Another interesting option could be using a GPU if available. Starting from a white picture and drawing in black the exterior of each annulus will leave at the end the intersection area in white.

For example with Python/Qt the code for doing this computation is simply:

img = QImage(res, res, QImage.Format_RGB32)
dc = QPainter(img)
dc.fillRect(0, 0, res, res, QBrush(QColor(255, 255, 255)))
dc.setPen(Qt.NoPen)
dc.setBrush(QBrush(QColor(0, 0, 0)))
for x, y, r0, r1 in data:
    xa1 = (x - r1 - x0) * res / (x1 - x0)
    xb1 = (x + r1 - x0) * res / (x1 - x0)
    ya1 = (y - r1 - y0) * res / (y1 - y0)
    yb1 = (y + r1 - y0) * res / (y1 - y0)
    xa0 = (x - r0 - x0) * res / (x1 - x0)
    xb0 = (x + r0 - x0) * res / (x1 - x0)
    ya0 = (y - r0 - y0) * res / (y1 - y0)
    yb0 = (y + r0 - y0) * res / (y1 - y0)
    p = QPainterPath()
    p.addEllipse(QRectF(xa0, ya0, xb0-xa0, yb0-ya0))
    p.addEllipse(QRectF(xa1, ya1, xb1-xa1, yb1-ya1))
    p.addRect(QRectF(0, 0, res, res))
    dc.drawPath(p)

and the computation part for an 800x800 resolution image takes about 8ms (and I'm not sure it's hardware accelerated).

If only the barycenter of the intersection is to be computed then there is no memory allocation at all.
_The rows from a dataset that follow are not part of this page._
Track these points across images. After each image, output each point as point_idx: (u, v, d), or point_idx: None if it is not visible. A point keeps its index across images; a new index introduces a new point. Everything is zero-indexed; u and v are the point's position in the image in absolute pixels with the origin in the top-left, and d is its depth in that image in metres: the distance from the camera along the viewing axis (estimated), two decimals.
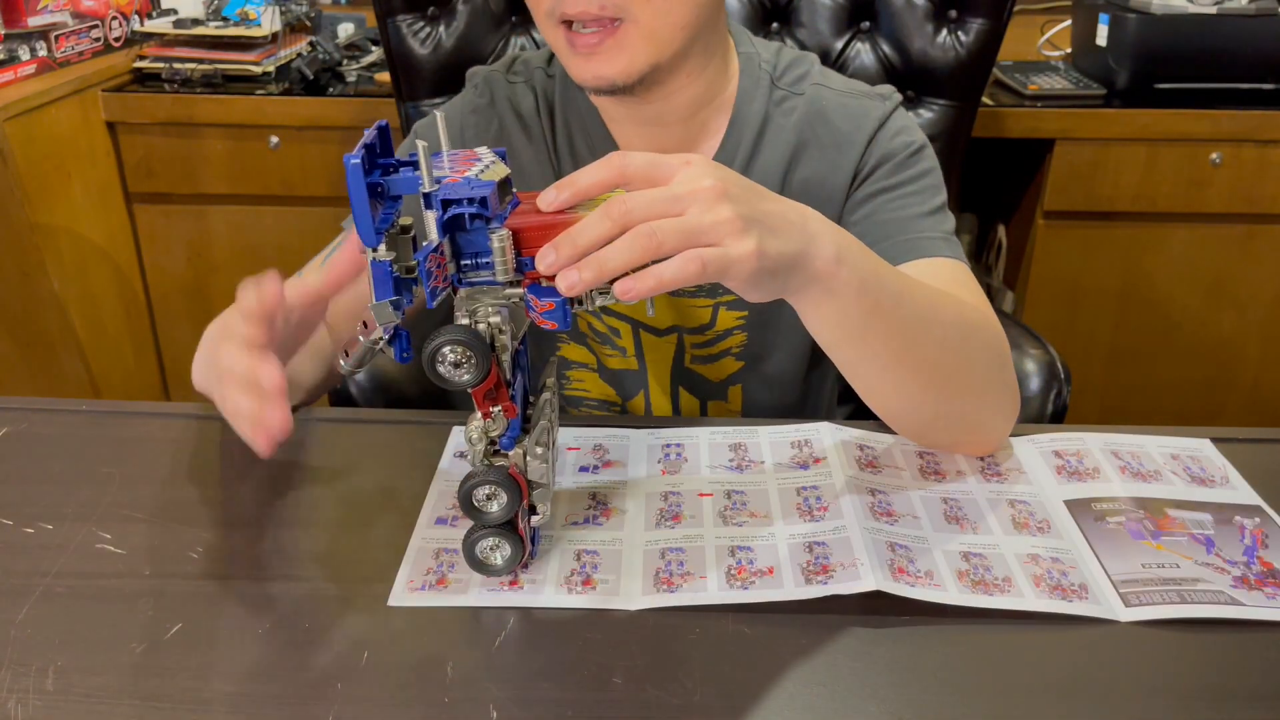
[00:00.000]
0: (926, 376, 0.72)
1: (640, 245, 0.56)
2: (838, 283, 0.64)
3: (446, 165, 0.60)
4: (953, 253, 0.85)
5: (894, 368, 0.71)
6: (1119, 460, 0.78)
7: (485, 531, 0.63)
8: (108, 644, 0.60)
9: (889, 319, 0.68)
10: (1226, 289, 1.86)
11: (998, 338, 0.78)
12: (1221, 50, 1.74)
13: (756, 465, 0.77)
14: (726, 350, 0.98)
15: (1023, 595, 0.64)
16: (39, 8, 1.70)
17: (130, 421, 0.85)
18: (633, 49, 0.80)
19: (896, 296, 0.69)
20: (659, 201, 0.57)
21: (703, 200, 0.58)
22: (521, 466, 0.64)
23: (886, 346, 0.69)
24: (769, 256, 0.60)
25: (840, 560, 0.66)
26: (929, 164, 0.91)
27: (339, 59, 1.93)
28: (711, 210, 0.58)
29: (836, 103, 0.92)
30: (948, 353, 0.72)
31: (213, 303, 1.95)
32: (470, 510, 0.63)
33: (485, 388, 0.60)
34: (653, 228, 0.56)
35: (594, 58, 0.81)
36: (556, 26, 0.81)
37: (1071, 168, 1.76)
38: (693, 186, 0.58)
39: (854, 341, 0.69)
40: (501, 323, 0.60)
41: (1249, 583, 0.65)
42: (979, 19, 1.32)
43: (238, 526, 0.71)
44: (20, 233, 1.65)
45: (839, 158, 0.91)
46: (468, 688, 0.57)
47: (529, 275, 0.58)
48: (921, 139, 0.92)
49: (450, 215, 0.57)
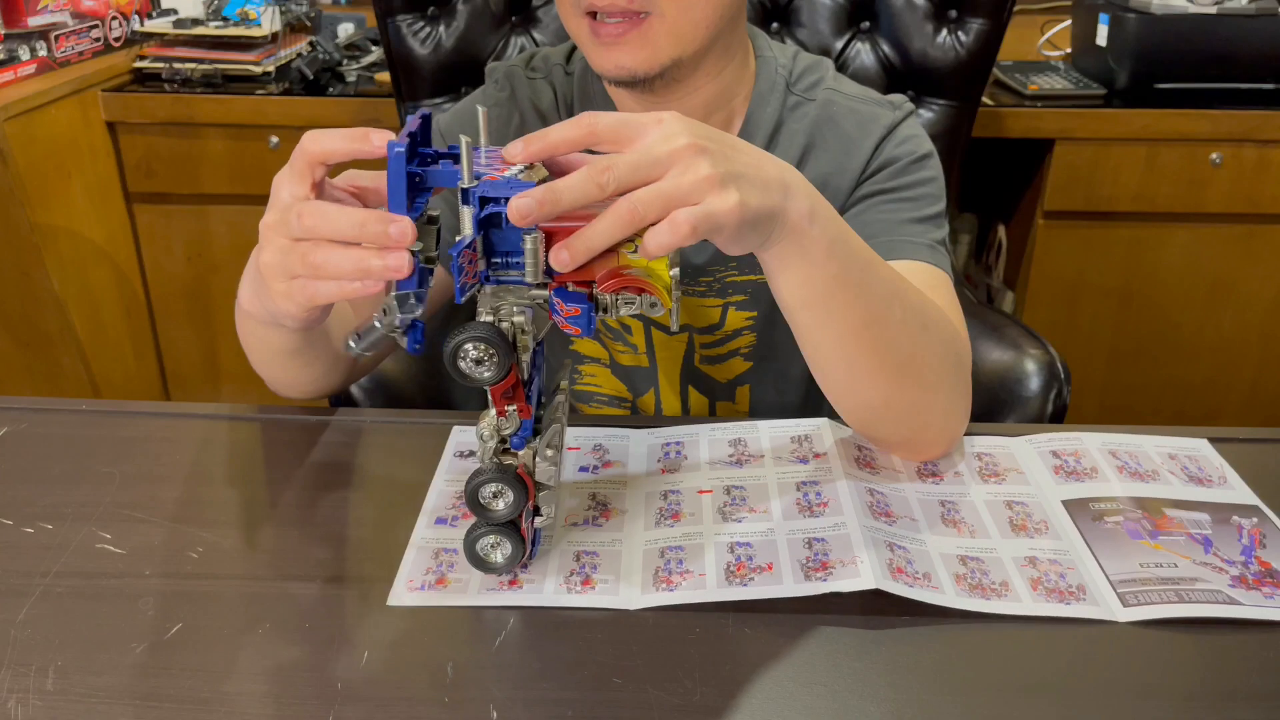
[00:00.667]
0: (881, 357, 0.71)
1: (624, 220, 0.56)
2: (808, 240, 0.65)
3: (484, 161, 0.60)
4: (935, 260, 0.85)
5: (850, 341, 0.70)
6: (1117, 460, 0.78)
7: (487, 529, 0.63)
8: (108, 644, 0.60)
9: (853, 288, 0.68)
10: (1226, 289, 1.86)
11: (958, 339, 0.78)
12: (1221, 50, 1.74)
13: (756, 459, 0.77)
14: (735, 351, 0.99)
15: (1020, 599, 0.64)
16: (39, 8, 1.70)
17: (130, 421, 0.85)
18: (656, 42, 0.81)
19: (864, 267, 0.69)
20: (641, 165, 0.57)
21: (682, 159, 0.58)
22: (530, 467, 0.64)
23: (846, 317, 0.69)
24: (750, 209, 0.60)
25: (840, 557, 0.66)
26: (931, 173, 0.91)
27: (339, 59, 1.93)
28: (690, 169, 0.58)
29: (847, 108, 0.92)
30: (906, 338, 0.72)
31: (213, 302, 1.95)
32: (476, 507, 0.63)
33: (504, 386, 0.60)
34: (634, 201, 0.56)
35: (617, 47, 0.81)
36: (581, 16, 0.82)
37: (1071, 168, 1.76)
38: (670, 146, 0.58)
39: (815, 305, 0.69)
40: (525, 323, 0.60)
41: (1247, 582, 0.65)
42: (979, 19, 1.32)
43: (238, 526, 0.71)
44: (20, 232, 1.66)
45: (845, 160, 0.91)
46: (468, 688, 0.57)
47: (556, 279, 0.58)
48: (927, 148, 0.92)
49: (487, 213, 0.57)
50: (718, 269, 0.94)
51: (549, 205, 0.55)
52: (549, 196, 0.55)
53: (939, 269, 0.84)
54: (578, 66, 0.95)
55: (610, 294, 0.58)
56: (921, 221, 0.88)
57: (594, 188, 0.56)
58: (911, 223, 0.87)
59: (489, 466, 0.62)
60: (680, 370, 1.00)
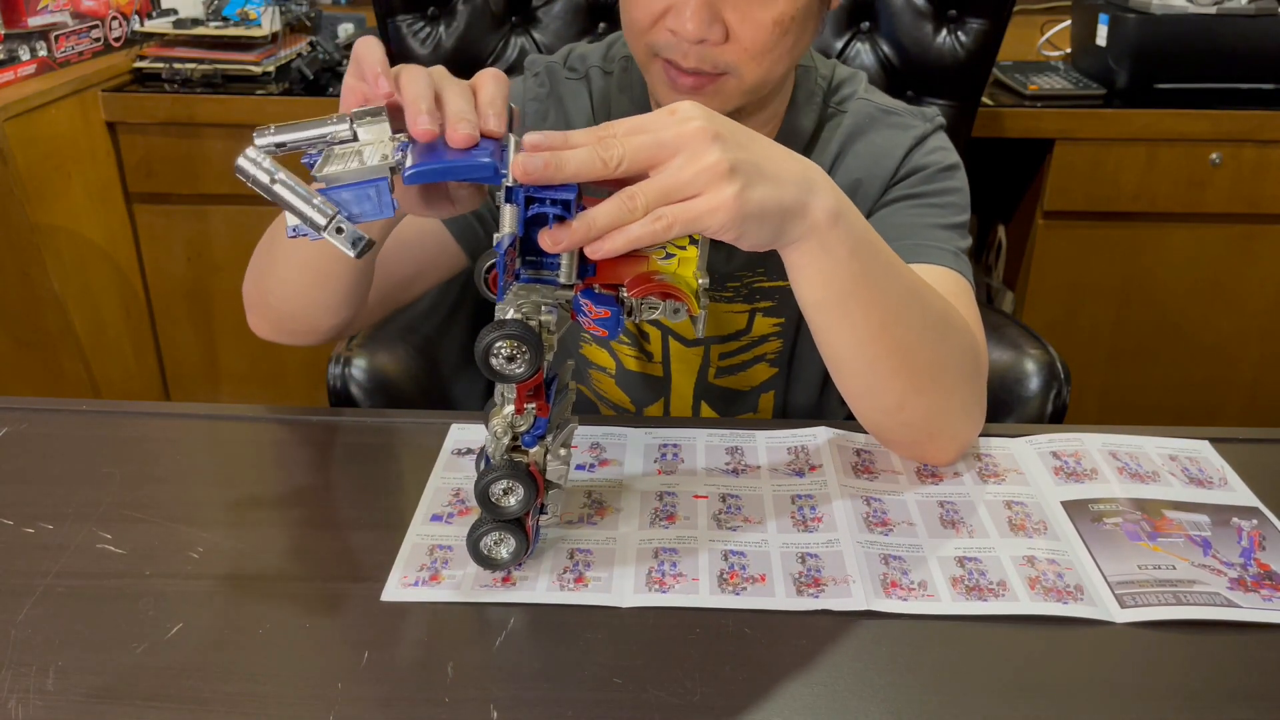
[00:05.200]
0: (900, 359, 0.71)
1: (624, 208, 0.57)
2: (832, 239, 0.64)
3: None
4: (959, 267, 0.85)
5: (870, 343, 0.70)
6: (1117, 461, 0.78)
7: (492, 525, 0.64)
8: (108, 644, 0.60)
9: (875, 289, 0.68)
10: (1226, 289, 1.86)
11: (977, 347, 0.78)
12: (1221, 50, 1.74)
13: (752, 470, 0.77)
14: (760, 357, 0.98)
15: (1017, 599, 0.64)
16: (39, 8, 1.70)
17: (130, 421, 0.85)
18: (730, 98, 0.81)
19: (886, 269, 0.69)
20: (646, 147, 0.57)
21: (690, 145, 0.58)
22: (541, 465, 0.64)
23: (867, 318, 0.69)
24: (752, 202, 0.59)
25: (832, 575, 0.66)
26: (957, 184, 0.91)
27: (339, 59, 1.93)
28: (697, 157, 0.57)
29: (879, 118, 0.93)
30: (926, 342, 0.72)
31: (213, 302, 1.95)
32: (486, 503, 0.63)
33: (532, 384, 0.60)
34: (633, 191, 0.57)
35: (690, 96, 0.80)
36: (654, 57, 0.81)
37: (1071, 168, 1.76)
38: (679, 130, 0.58)
39: (837, 305, 0.68)
40: (552, 322, 0.60)
41: (1246, 584, 0.65)
42: (979, 19, 1.32)
43: (238, 526, 0.71)
44: (20, 232, 1.66)
45: (874, 168, 0.91)
46: (468, 688, 0.57)
47: (586, 280, 0.59)
48: (955, 160, 0.92)
49: (533, 213, 0.57)
50: (745, 274, 0.94)
51: (554, 172, 0.56)
52: (553, 165, 0.56)
53: (962, 277, 0.84)
54: (618, 64, 0.94)
55: (637, 298, 0.59)
56: (946, 228, 0.88)
57: (603, 168, 0.56)
58: (937, 228, 0.87)
59: (501, 463, 0.62)
60: (694, 384, 1.00)
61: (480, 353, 0.58)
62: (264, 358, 1.98)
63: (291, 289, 0.81)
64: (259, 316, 0.86)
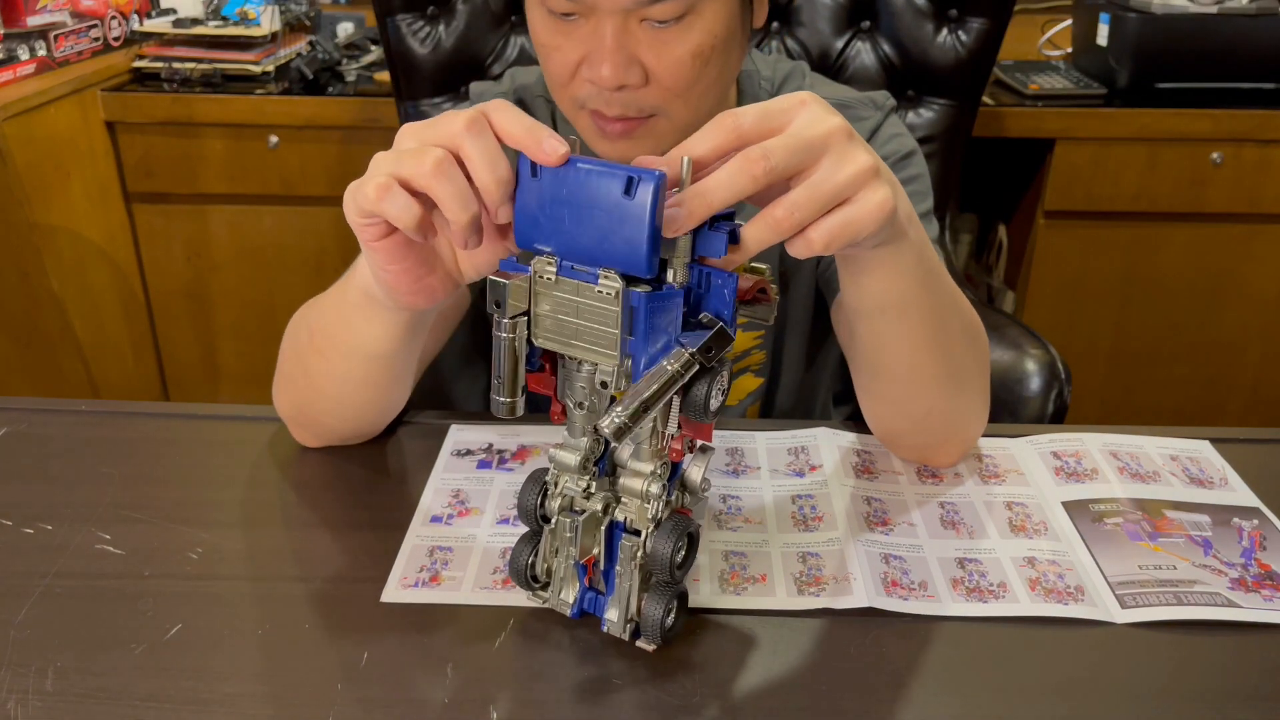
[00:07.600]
0: (942, 366, 0.69)
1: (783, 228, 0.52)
2: (905, 242, 0.61)
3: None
4: None
5: (920, 349, 0.68)
6: (1118, 461, 0.78)
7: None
8: (108, 644, 0.60)
9: (930, 295, 0.65)
10: (1227, 289, 1.86)
11: (987, 345, 0.77)
12: (1222, 50, 1.74)
13: (753, 470, 0.77)
14: (746, 369, 0.98)
15: (1018, 600, 0.64)
16: (38, 7, 1.70)
17: (130, 421, 0.85)
18: (663, 136, 0.79)
19: (937, 275, 0.66)
20: (798, 152, 0.52)
21: (837, 146, 0.53)
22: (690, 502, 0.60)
23: (922, 324, 0.66)
24: (896, 205, 0.55)
25: (833, 574, 0.66)
26: (916, 170, 0.90)
27: (338, 58, 1.93)
28: (846, 158, 0.53)
29: None
30: (960, 347, 0.71)
31: (212, 302, 1.95)
32: (667, 571, 0.57)
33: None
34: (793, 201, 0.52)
35: (621, 141, 0.79)
36: (580, 110, 0.79)
37: (1072, 168, 1.76)
38: (824, 128, 0.53)
39: (897, 311, 0.65)
40: None
41: (1246, 585, 0.65)
42: (979, 18, 1.32)
43: (238, 526, 0.71)
44: (20, 232, 1.66)
45: None
46: (468, 688, 0.57)
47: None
48: (910, 146, 0.91)
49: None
50: None
51: (702, 209, 0.51)
52: (699, 203, 0.51)
53: None
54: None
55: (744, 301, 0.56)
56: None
57: (751, 182, 0.51)
58: None
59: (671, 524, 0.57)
60: None
61: (699, 401, 0.53)
62: (264, 358, 1.98)
63: (352, 411, 0.77)
64: (309, 434, 0.80)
For example a "brute-force" approach is just a few lines of C

typedef struct TReading {
    double x, y, r0, r1;
} Reading;

int hit(double xx, double yy,
        Reading *readings, int num_readings)
{
    while (num_readings--)
    {
        double dx = xx - readings->x;
        double dy = yy - readings->y;
        double d2 = dx*dx + dy*dy;
        if (d2 < readings->r0 * readings->r0) return 0;
        if (d2 > readings->r1 * readings->r1) return 0;
        readings++;
    }
    return 1;
}

int computeLocation(Reading *readings, int num_readings,
                    int resolution,
                    double *result_x, double *result_y)
{
    // Compute bounding box of interesting zone
    double x0 = -1E20, y0 = -1E20, x1 = 1E20, y1 = 1E20;
    for (int i=0; i<num_readings; i++)
    {
        if (readings[i].x - readings[i].r1 > x0)
          x0 = readings[i].x - readings[i].r1;
        if (readings[i].y - readings[i].r1 > y0)
          y0 = readings[i].y - readings[i].r1;
        if (readings[i].x + readings[i].r1 < x1)
          x1 = readings[i].x + readings[i].r1;
        if (readings[i].y + readings[i].r1 < y1)
          y1 = readings[i].y + readings[i].r1;
    }

    // Scan processing
    double ax = 0, ay = 0;
    int total = 0;
    for (int i=0; i<=resolution; i++)
    {
        double yy = y0 + i * (y1 - y0) / resolution;
        for (int j=0; j<=resolution; j++)
        {
            double xx = x0 + j * (x1 - x0) / resolution;
            if (hit(xx, yy, readings, num_readings))
            {
                ax += xx; ay += yy; total += 1;
            }
        }
    }
    if (total)
    {
        *result_x = ax / total;
        *result_y = ay / total;
    }
    return total;
}

And on my PC can compute the barycenter with resolution = 100 in 0.08 ms (x=1.50000, y=1.383250) or with resolution = 400 in 1.3ms (x=1.500000, y=1.383308). Of course a double-step speedup could be implemented even for the barycenter-only version.